Ensure that you set the GCP_PROJECT variable along with the Cleanlab Studio API key in the following block.

# Set BigQuery DataFrames options
GCP_PROJECT = "<your-gcp-project>"
GCP_REGION = "US"
bpd.options.bigquery.project = GCP_PROJECT
bpd.options.bigquery.location = GCP_REGION

# create a Studio client
# you can find your Cleanlab Studio API key by going to app.cleanlab.ai/account
API_KEY = "<YOUR_API_KEY>"
studio = Studio(API_KEY)

2. Create a DataFrame (from a BigQuery table)

The following code block creates a DataFrame from a (public) BigQuery table. You can use this DataFrame to upload data to Cleanlab Studio.
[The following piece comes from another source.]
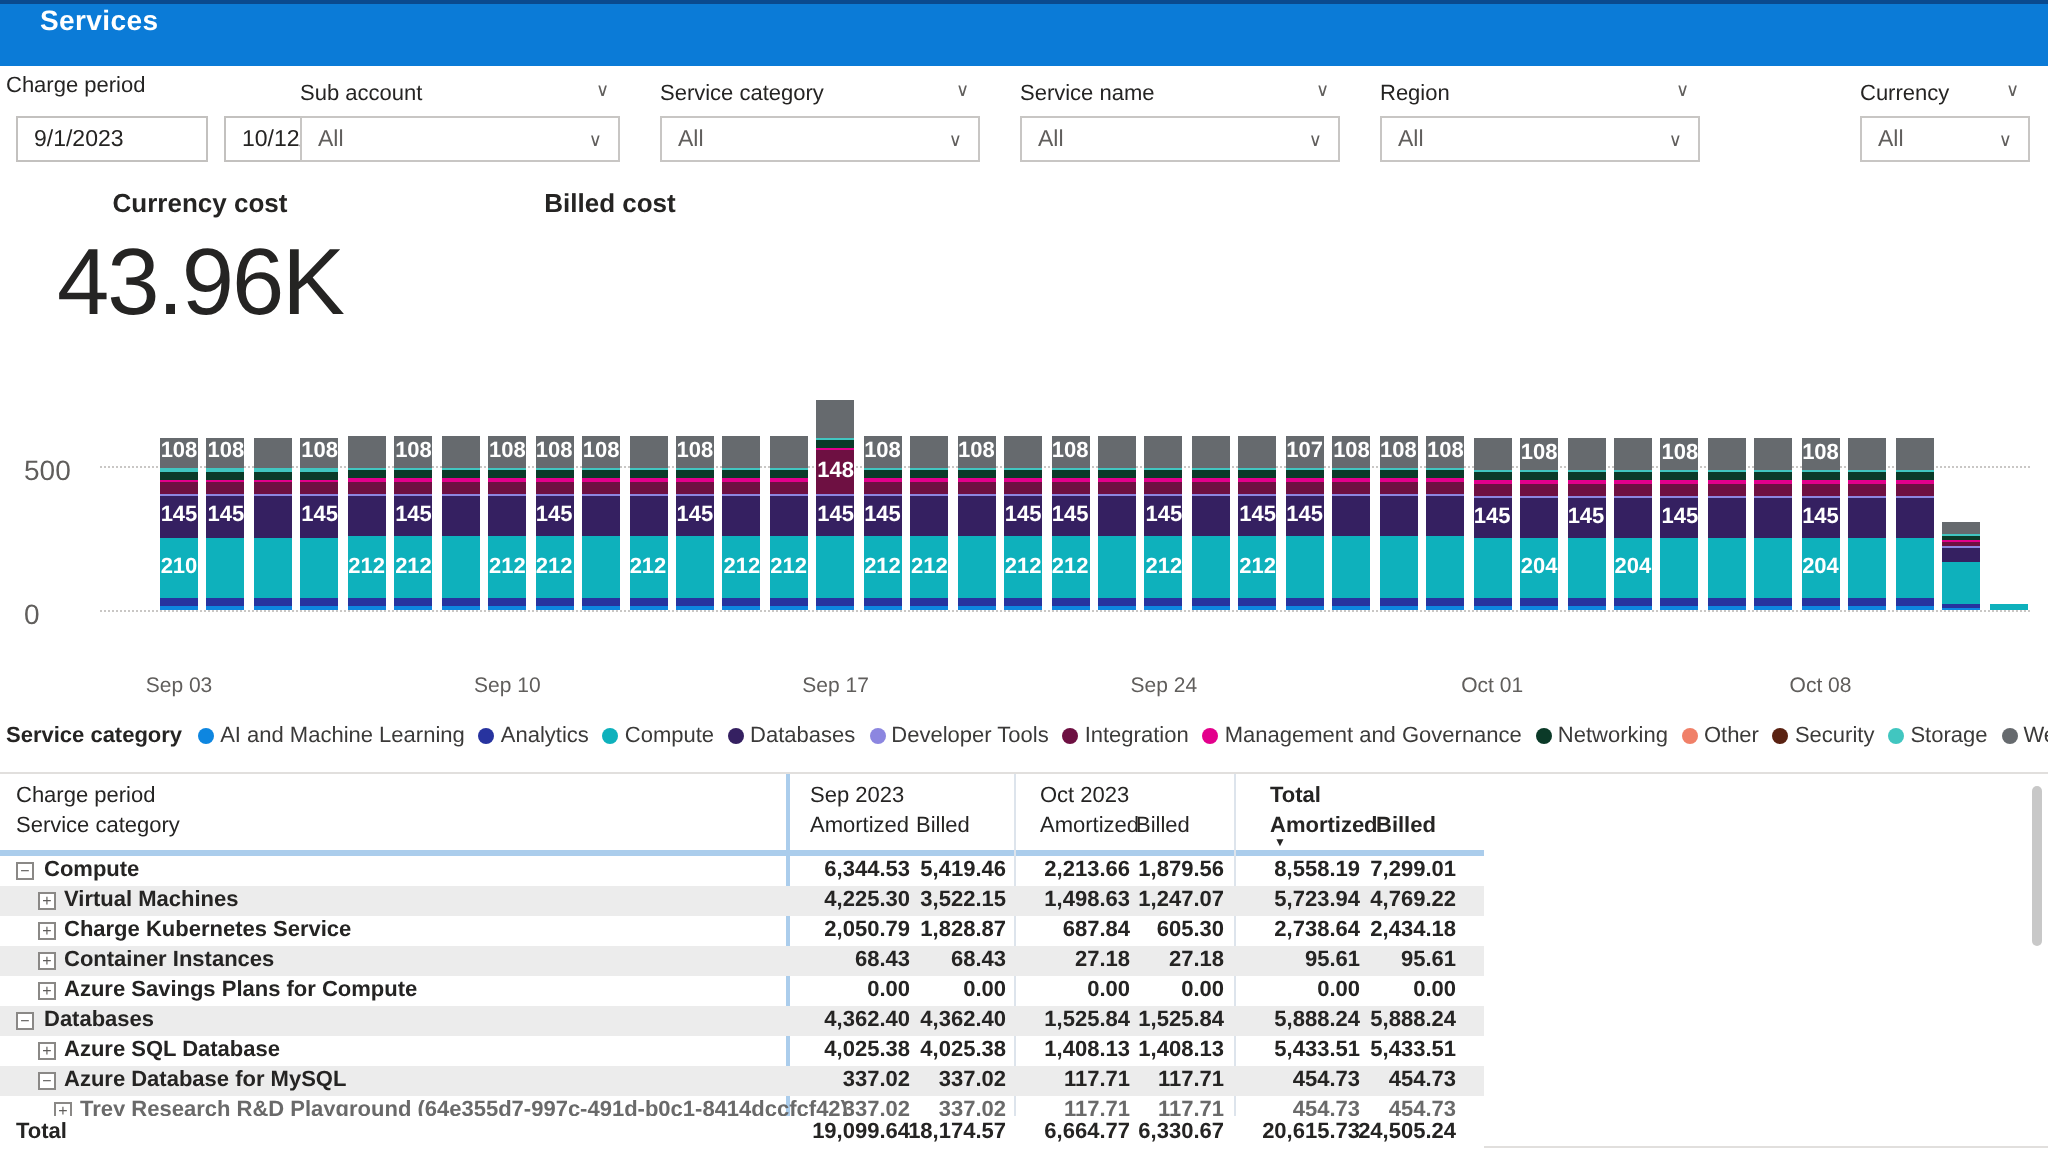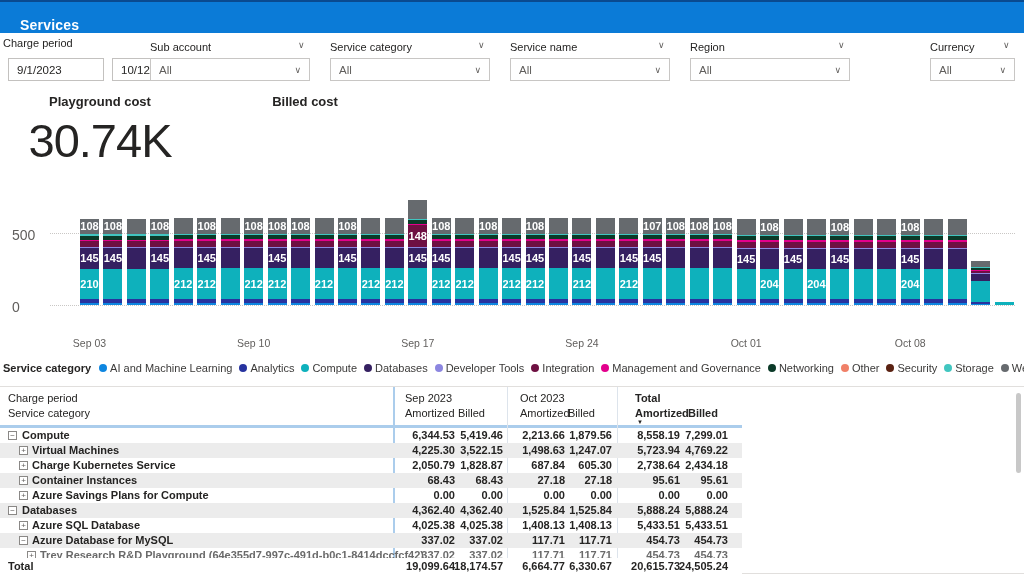"Services" .titlebar { align-items: flex-end -> flex-start }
# get the dataset and read into a DataFrame
query_or_table = "bigquery-public-data.ml_datasets.penguins"
df = bpd.read_gbq(query_or_table)

3. Upload bigframes DataFrame to Cleanlab Studio

You can use the cleanlab-studio Python package to upload the bigframes DataFrame to Cleanlab Studio.

After uploading the data, you can access it in Cleanlab Studio by opening the application and finding the dataset on the Dashboard (or clicking the link below).
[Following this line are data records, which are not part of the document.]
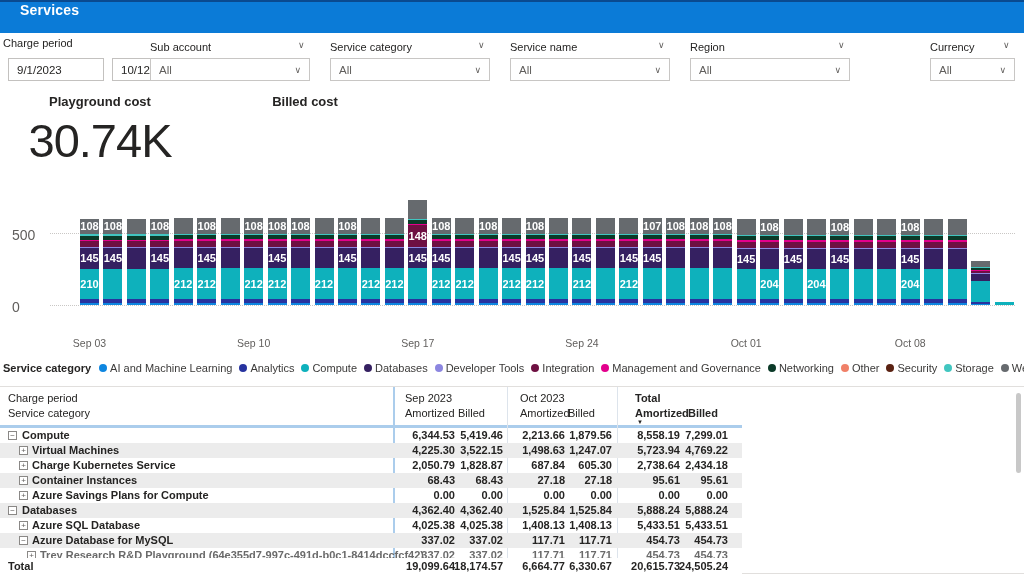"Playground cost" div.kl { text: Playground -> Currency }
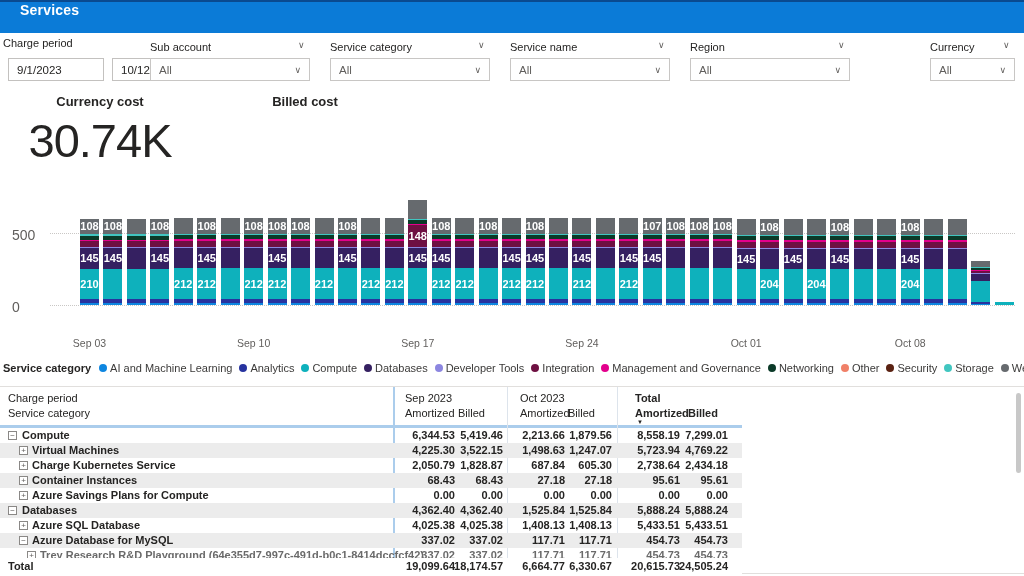"30.74K" div.kv { text: 30.74K -> 43.96K }
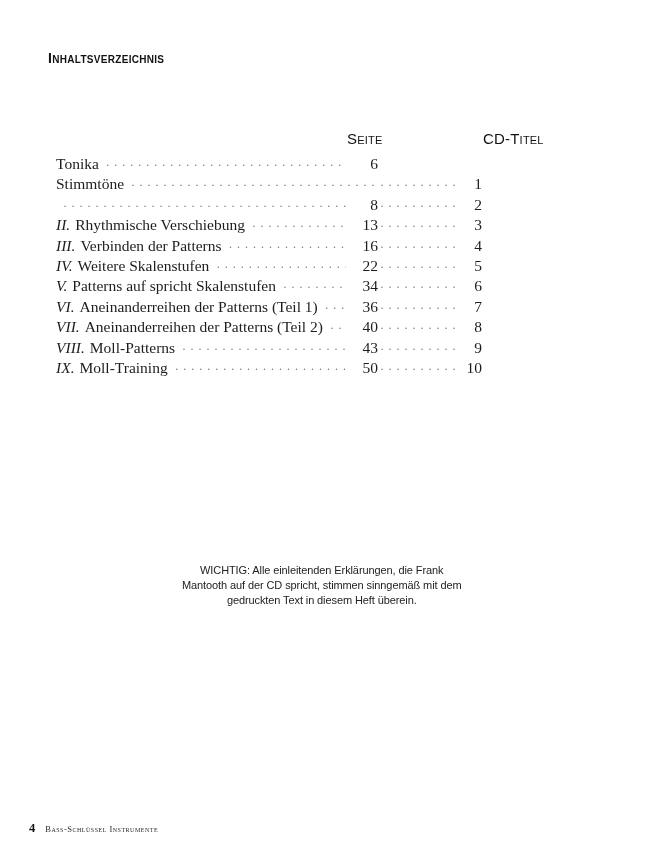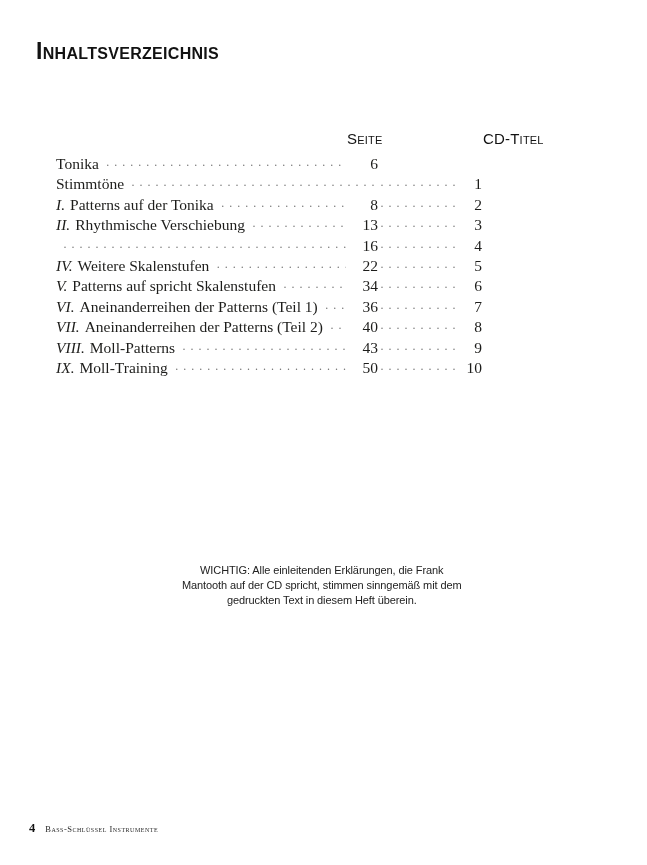"Inhaltsverzeichnis" .title { font-size: 23px -> 14px; margin: 0 -> 12px }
# upload the dataset to Cleanlab Studio
dataset_id = studio.upload_from_bigframe(df)

# view the dataset in Cleanlab Studio
print(f"https://app.cleanlab.ai/datasets/{dataset_id}")

4. Conclusion

In this tutorial, you learned how to upload data from BigQuery to Cleanlab Studio. You created a table in BigQuery, configured access, and uploaded the data using the cleanlab-studio Python package. You can now access your BigQuery data in Cleanlab Studio and use it to create projects. For next steps, check out our Projects guide.